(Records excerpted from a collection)

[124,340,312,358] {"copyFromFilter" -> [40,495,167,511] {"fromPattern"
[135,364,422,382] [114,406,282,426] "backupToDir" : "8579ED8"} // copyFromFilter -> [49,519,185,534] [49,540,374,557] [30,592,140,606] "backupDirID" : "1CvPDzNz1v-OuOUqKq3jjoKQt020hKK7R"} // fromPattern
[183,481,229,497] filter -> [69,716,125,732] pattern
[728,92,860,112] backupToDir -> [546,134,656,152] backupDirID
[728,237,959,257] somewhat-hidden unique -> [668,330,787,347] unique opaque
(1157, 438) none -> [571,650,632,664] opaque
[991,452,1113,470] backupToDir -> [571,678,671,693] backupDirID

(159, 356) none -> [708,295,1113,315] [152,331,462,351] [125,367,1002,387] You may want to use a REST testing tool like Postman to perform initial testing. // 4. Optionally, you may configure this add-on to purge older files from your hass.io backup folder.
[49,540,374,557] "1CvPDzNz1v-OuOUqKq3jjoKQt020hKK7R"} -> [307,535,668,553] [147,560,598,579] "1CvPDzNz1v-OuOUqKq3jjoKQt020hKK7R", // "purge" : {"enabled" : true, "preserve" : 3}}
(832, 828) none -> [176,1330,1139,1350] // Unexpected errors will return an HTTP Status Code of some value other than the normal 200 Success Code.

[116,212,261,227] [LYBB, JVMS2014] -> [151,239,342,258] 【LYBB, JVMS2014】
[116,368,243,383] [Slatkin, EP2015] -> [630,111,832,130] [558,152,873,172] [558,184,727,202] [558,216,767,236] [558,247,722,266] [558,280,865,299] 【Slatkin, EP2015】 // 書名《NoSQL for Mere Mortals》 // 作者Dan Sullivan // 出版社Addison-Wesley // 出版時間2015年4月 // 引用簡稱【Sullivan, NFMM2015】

*Exercise*: Check the records above and copy each line that has the string "opaque".

*Written response*:
[728,237,959,257] somewhat-hidden unique -> [668,330,787,347] unique opaque
(1157, 438) none -> [571,650,632,664] opaque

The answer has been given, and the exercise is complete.